ASSIGNMENT:
Your task is to print, exactly and only, the lines from the start of the entries below through the line with "21: (332, 252, 2.04)". Include both ends, but skip the pictures.

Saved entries
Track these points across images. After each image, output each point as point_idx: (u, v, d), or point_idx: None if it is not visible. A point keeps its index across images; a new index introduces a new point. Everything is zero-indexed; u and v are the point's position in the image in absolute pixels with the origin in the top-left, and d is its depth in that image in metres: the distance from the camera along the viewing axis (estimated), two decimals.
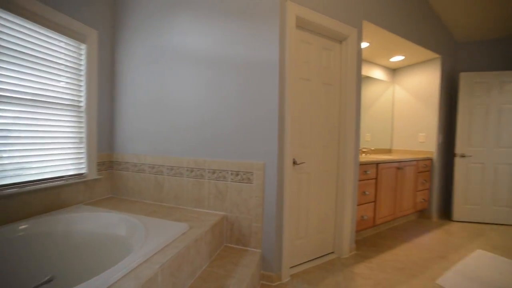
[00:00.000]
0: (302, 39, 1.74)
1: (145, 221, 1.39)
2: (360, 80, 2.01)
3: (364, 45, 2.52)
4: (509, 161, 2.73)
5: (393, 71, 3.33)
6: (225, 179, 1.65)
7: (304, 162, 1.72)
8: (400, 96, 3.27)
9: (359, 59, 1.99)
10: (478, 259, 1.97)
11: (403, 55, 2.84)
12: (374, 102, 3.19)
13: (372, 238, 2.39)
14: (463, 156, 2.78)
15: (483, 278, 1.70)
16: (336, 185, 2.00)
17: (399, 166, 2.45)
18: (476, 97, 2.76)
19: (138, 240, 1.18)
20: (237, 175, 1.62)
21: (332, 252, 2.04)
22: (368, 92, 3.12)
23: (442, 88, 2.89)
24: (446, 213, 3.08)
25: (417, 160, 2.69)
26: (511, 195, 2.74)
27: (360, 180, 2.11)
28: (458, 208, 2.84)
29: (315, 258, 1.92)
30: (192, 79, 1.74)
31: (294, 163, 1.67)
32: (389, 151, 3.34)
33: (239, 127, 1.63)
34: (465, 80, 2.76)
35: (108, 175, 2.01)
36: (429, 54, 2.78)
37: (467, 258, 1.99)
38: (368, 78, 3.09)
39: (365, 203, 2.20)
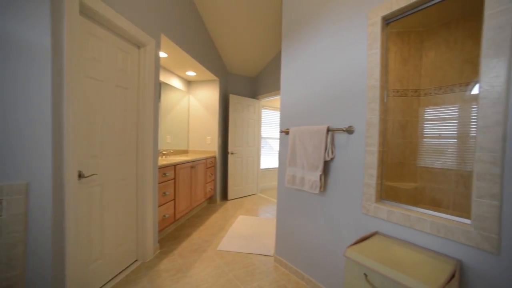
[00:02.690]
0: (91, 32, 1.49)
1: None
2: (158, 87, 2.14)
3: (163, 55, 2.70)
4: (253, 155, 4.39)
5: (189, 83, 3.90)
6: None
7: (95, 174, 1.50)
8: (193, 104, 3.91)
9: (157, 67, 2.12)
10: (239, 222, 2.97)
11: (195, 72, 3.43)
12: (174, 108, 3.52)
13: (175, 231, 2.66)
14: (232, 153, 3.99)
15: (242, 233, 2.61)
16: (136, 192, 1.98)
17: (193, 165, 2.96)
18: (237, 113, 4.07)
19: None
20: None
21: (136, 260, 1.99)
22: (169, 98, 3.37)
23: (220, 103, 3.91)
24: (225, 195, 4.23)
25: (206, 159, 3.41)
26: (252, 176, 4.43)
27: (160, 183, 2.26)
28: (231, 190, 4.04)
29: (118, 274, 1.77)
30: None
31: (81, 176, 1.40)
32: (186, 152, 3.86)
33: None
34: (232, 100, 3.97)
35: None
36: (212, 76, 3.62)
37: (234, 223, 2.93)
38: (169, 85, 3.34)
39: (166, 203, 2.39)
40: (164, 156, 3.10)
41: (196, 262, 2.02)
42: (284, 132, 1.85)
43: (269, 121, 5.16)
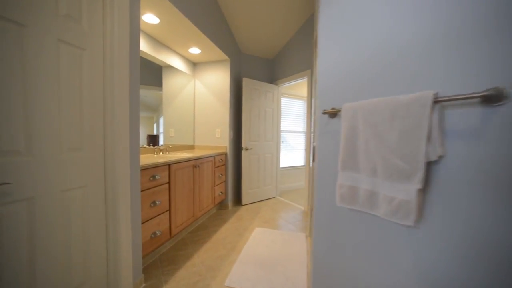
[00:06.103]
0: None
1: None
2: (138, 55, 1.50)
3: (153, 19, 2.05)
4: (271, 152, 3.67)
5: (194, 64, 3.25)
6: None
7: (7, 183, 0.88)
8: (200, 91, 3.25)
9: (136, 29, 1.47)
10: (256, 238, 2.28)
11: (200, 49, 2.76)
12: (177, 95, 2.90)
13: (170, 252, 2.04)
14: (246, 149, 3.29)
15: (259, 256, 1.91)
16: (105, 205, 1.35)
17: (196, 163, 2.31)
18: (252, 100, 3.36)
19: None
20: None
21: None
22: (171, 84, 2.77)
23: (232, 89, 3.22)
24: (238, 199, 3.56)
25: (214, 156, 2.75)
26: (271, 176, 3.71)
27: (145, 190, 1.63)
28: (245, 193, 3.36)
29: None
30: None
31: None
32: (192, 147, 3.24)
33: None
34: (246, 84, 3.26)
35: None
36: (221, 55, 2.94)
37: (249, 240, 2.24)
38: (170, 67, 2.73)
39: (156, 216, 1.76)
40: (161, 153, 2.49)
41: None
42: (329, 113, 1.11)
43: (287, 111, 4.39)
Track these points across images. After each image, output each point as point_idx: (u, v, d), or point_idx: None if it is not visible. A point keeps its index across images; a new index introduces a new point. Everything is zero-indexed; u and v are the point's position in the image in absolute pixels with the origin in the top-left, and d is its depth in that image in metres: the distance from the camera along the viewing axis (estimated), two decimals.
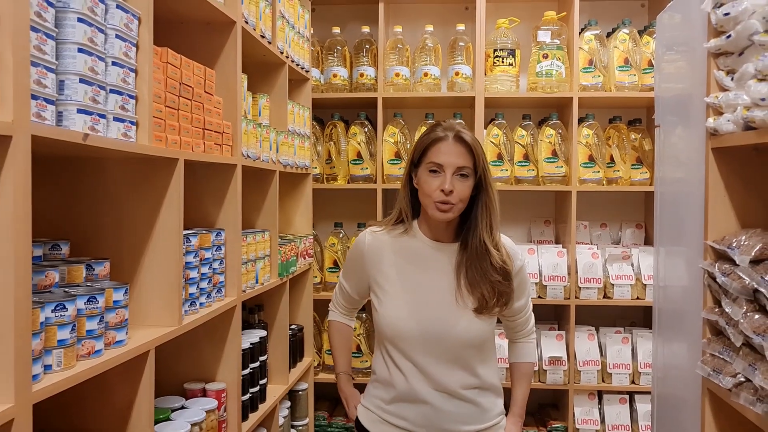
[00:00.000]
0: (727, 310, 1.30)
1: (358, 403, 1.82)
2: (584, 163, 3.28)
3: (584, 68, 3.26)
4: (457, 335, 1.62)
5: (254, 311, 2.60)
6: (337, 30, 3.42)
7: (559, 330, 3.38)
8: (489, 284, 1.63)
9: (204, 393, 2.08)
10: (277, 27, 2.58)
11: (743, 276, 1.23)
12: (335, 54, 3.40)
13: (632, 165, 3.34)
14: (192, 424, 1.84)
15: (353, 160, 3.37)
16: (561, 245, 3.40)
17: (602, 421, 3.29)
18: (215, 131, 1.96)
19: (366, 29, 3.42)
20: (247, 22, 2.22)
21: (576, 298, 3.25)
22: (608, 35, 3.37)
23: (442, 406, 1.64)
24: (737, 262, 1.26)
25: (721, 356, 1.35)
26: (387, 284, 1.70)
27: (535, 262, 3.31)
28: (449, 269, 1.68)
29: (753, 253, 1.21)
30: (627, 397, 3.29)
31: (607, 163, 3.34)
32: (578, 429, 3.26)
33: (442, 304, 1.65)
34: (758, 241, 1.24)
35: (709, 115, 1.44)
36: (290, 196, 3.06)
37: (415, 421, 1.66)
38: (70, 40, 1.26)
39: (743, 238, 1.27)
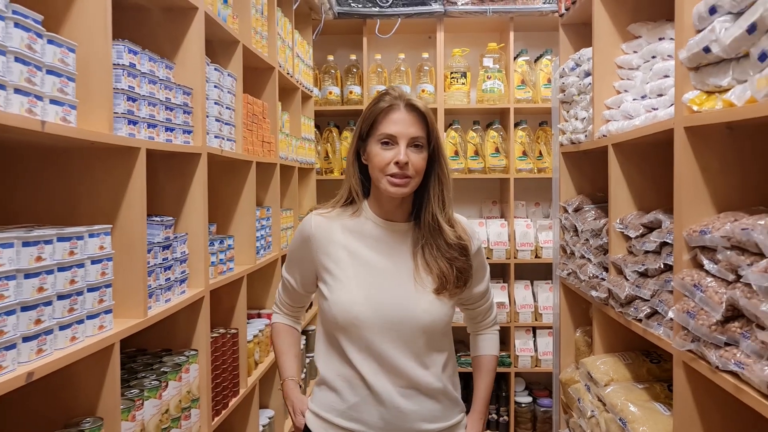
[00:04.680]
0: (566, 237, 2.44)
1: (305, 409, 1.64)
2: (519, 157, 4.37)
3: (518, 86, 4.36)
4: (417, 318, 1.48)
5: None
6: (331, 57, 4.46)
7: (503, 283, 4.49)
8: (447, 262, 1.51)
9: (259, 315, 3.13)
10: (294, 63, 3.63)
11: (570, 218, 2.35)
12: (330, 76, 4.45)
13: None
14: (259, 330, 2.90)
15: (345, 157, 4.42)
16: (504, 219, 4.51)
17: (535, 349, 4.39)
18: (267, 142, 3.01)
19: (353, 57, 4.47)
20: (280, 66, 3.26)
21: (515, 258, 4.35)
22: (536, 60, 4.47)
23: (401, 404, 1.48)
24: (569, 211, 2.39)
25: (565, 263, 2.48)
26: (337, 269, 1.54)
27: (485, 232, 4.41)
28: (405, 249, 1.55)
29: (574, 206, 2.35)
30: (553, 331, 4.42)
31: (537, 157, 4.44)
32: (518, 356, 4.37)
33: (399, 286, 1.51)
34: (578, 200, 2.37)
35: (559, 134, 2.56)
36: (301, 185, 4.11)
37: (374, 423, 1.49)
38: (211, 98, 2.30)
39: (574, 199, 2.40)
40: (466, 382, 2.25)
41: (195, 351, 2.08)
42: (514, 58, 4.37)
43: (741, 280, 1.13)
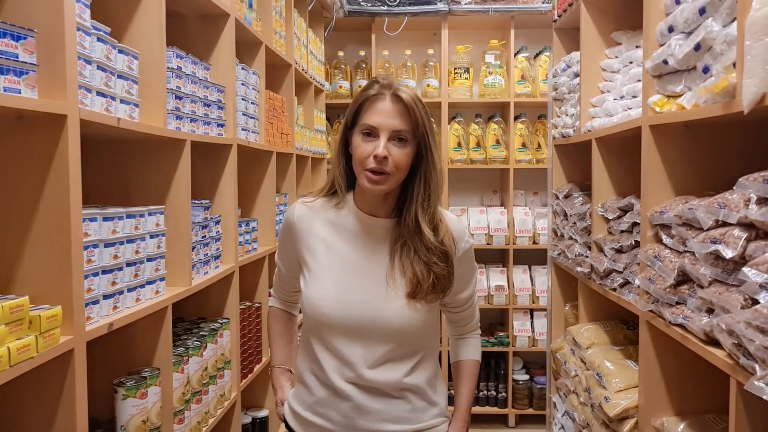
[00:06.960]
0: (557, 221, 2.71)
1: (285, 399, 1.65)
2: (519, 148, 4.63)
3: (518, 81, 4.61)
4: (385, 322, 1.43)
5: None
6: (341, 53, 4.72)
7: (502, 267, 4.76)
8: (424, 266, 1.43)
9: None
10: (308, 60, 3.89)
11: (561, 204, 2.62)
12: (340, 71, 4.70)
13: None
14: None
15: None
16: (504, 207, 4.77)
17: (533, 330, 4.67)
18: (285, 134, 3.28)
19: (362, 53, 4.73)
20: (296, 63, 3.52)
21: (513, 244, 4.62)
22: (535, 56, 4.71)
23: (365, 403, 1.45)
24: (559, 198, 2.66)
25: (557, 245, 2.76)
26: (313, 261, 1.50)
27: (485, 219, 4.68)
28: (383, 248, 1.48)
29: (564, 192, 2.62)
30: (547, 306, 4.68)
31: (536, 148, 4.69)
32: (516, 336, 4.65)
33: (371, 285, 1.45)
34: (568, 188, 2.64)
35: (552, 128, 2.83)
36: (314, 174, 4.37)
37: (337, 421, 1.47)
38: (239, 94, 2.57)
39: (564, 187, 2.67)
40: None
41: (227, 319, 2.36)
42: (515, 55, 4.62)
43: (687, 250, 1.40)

RESULT FOR THIS EXERCISE:
Track these points across images. After each image, output each point as point_idx: (u, v, d), or point_idx: None if it is not visible. A point keeps its index across images; a new index introduces a new point. Everything is zero-indexed; u and v are the point's position in the image in absolute pixels with the origin in the top-left, and d is its depth in that image in metres: the distance from the camera along the viewing axis (estimated), two decimals.
[00:00.000]
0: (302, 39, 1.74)
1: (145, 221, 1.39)
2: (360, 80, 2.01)
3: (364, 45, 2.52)
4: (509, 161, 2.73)
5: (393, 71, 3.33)
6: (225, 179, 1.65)
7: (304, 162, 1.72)
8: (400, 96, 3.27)
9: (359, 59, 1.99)
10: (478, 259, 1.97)
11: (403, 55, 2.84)
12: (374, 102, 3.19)
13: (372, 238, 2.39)
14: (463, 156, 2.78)
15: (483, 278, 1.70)
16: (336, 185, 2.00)
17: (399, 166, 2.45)
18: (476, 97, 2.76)
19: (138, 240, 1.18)
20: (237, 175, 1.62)
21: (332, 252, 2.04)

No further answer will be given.